Sketching the piece-wise function on paper, I found it to be of two vertical parabolas, where it opens upward in the interval x < 0, and it opens downward in the interval x >= 0.

There is no way a tangent line is to be tangent to both broken parabolas. Even at x = 0, where the y-axis is appears to be "tangent" to both broken parabolas, the y-axis, or the vertical line x=0, does not really touch the f(x) = (x+3)^2 parabola because the f(x) there is not defined.

Let us see algebraically.

There is only one tangent line, so the slope is the same everywhere on the line.

Its slope when tangent to f(x) = (x+3)^2,

m1 = f'(x) = 2(x+3)

Its slope when tangent to f(x) = -x^2 +8x -4,

m2 = f'(x) = -2x +8

m1 = m2

2(x+3) = -2x +8

2x +2x = 8 -6

x = 2/4 = 1/2

So,

m1 = 2(0.5 +3) = 7

m2 = -2(0.5) +8) = 7

The tangent line then is y = 7x +b.

Or f(x) = 7x +b -----------------------(1)

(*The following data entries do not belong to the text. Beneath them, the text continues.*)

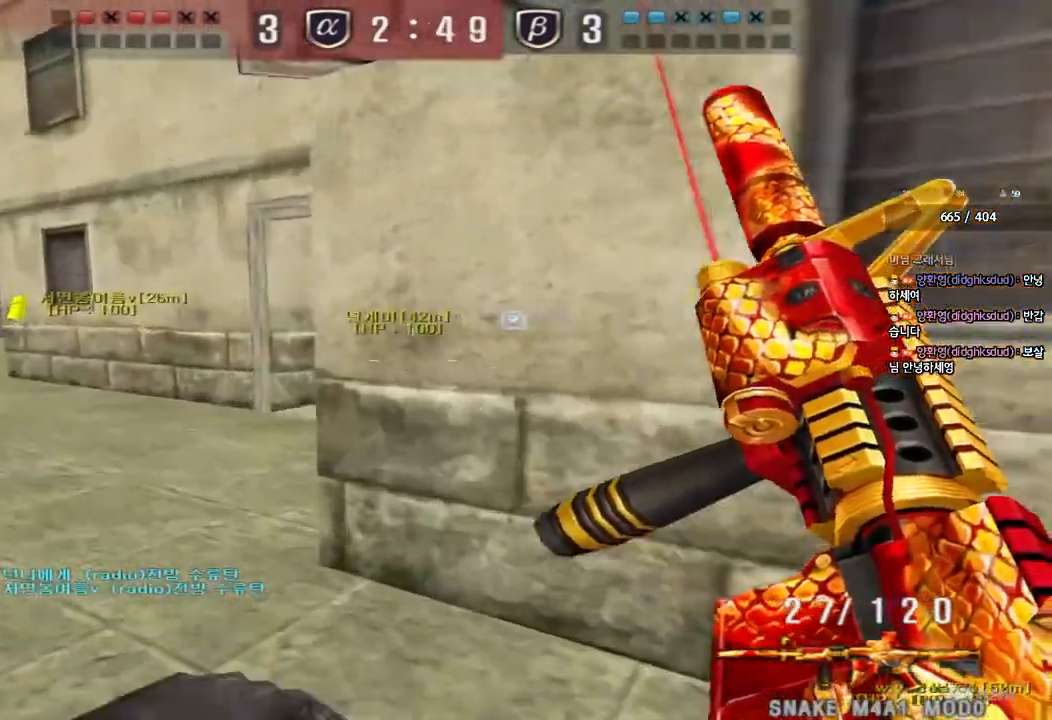
{"keys": ["a", "w"], "events": [[267, "ctrl", "down"], [283, "w", "up"], [300, "a", "up"], [400, "a", "down"], [400, "ctrl", "up"], [400, "w", "down"]]}
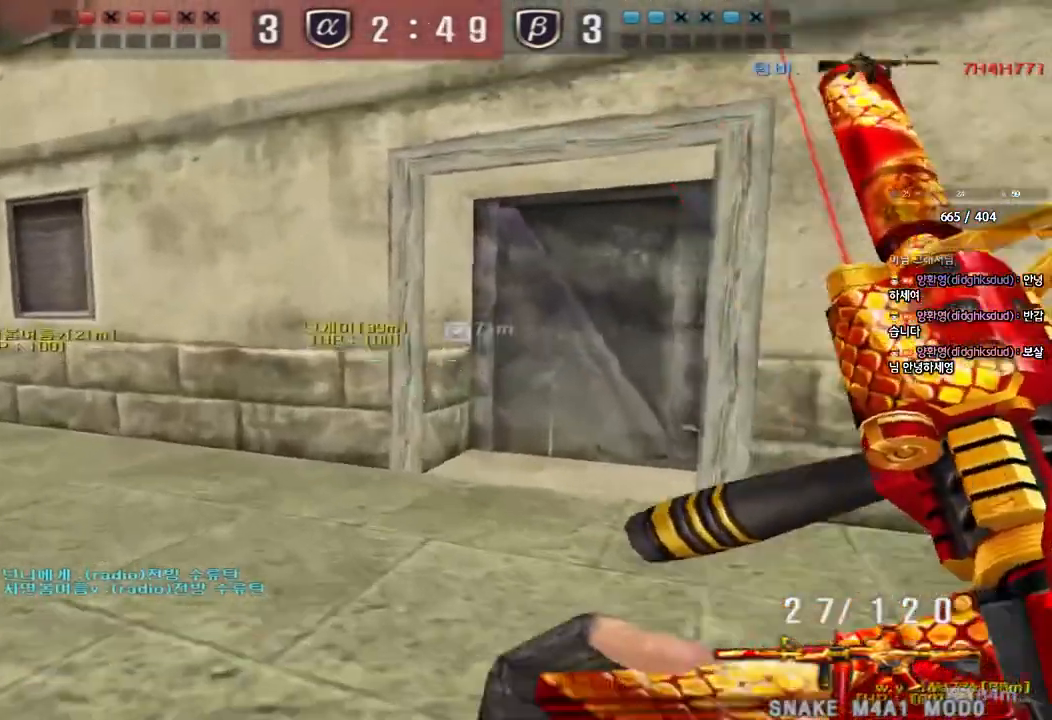
{"keys": ["a", "w"], "events": [[150, "ctrl", "down"], [167, "w", "up"], [183, "a", "up"], [283, "a", "down"], [283, "ctrl", "up"], [283, "w", "down"]]}
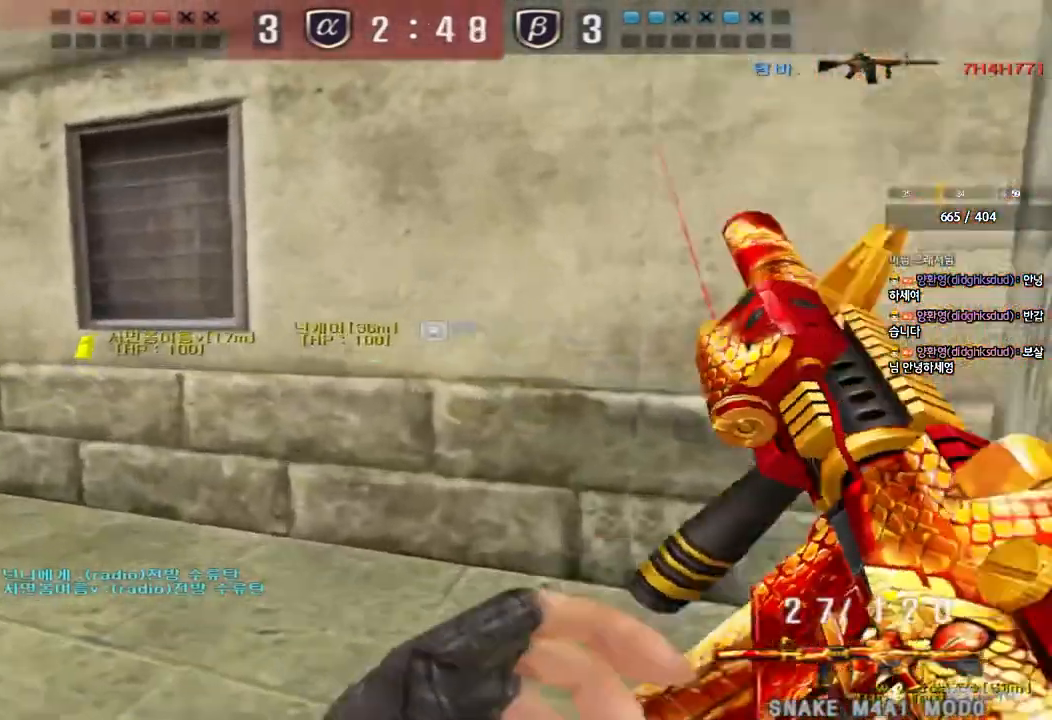
{"keys": ["ctrl"], "events": [[33, "ctrl", "down"], [50, "w", "up"], [67, "a", "up"], [133, "ctrl", "up"], [150, "a", "down"], [150, "w", "down"], [400, "ctrl", "down"], [417, "w", "up"], [433, "a", "up"]]}
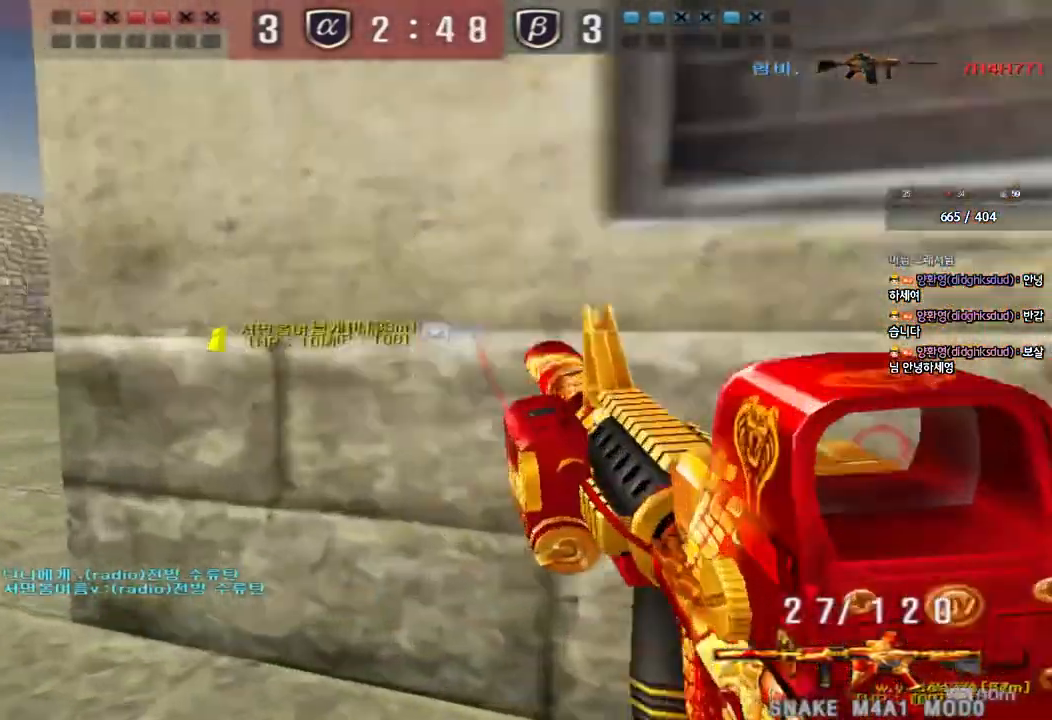
{"keys": ["a", "w"], "events": [[17, "ctrl", "up"], [17, "w", "down"], [33, "a", "down"], [217, "ctrl", "down"], [217, "w", "up"], [233, "a", "up"], [333, "a", "down"], [333, "w", "down"], [367, "ctrl", "up"]]}
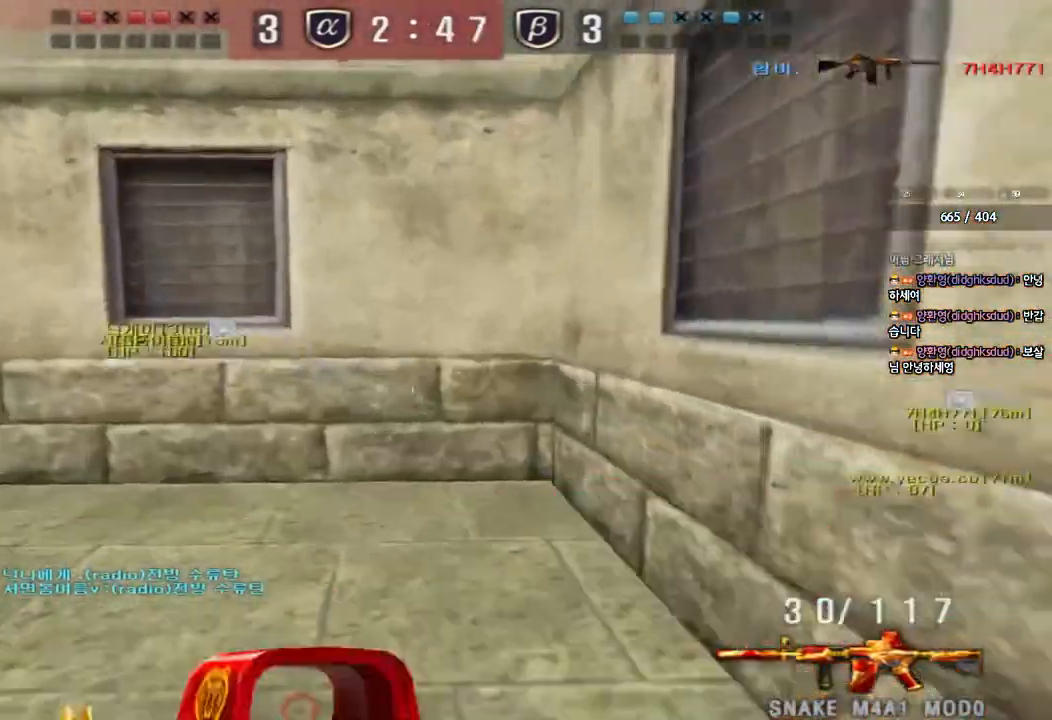
{"keys": ["a", "w"], "events": [[150, "ctrl", "down"], [167, "w", "up"], [183, "a", "up"], [267, "ctrl", "up"], [283, "a", "down"], [283, "w", "down"]]}
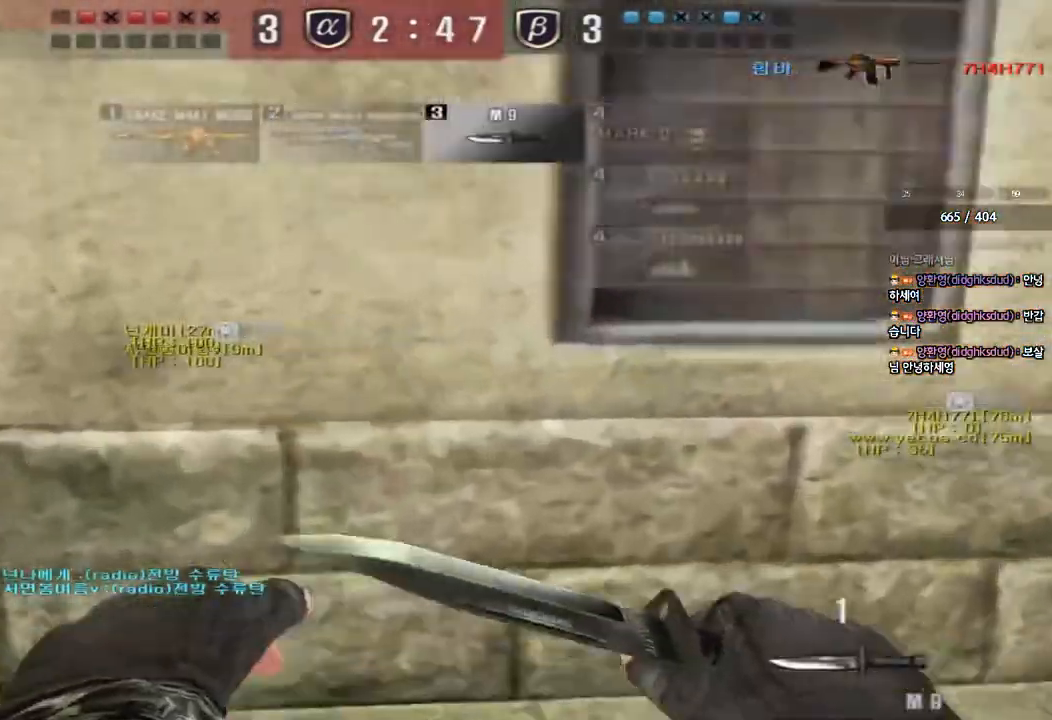
{"keys": ["a", "w"], "events": [[67, "ctrl", "down"], [83, "w", "up"], [100, "a", "up"], [167, "ctrl", "up"], [183, "w", "down"], [200, "a", "down"]]}
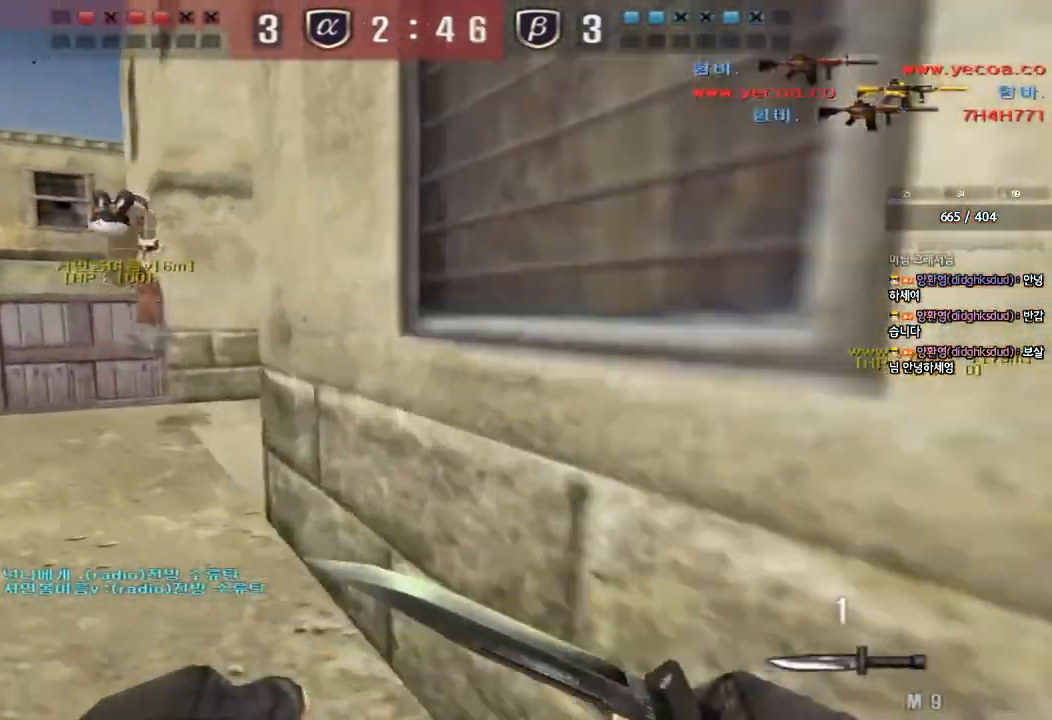
{"keys": ["d"], "events": [[33, "w", "up"], [50, "ctrl", "down"], [67, "a", "up"], [117, "w", "down"], [133, "ctrl", "up"], [150, "d", "down"], [417, "ctrl", "down"], [417, "d", "up"], [433, "w", "up"], [483, "ctrl", "up"], [500, "d", "down"]]}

Substitute that into f(x) = (x +3)^2,

7x +b = (x +3)^2

7x +b = x^2 +6x +9

b = x^2 -x +9 ---------------------(i)

Substitute (1) into f(x) = -x^2 +8x -4,

7x +b = -x^2 +8x -4

b = -x^2 +x -4 ---------------------------(ii)

b from (i) = b from (ii),

x^2 -x +9 = -x^2 +x -4

2x^2 -2x +13 = 0

x = {2 +,-sqrt[2^2 -4(2)(13)]} / (2*2)

x = (2 +,- sqrt[-100] /4

Imaginary ??

Therefore, no such common tangent line. -------------answer.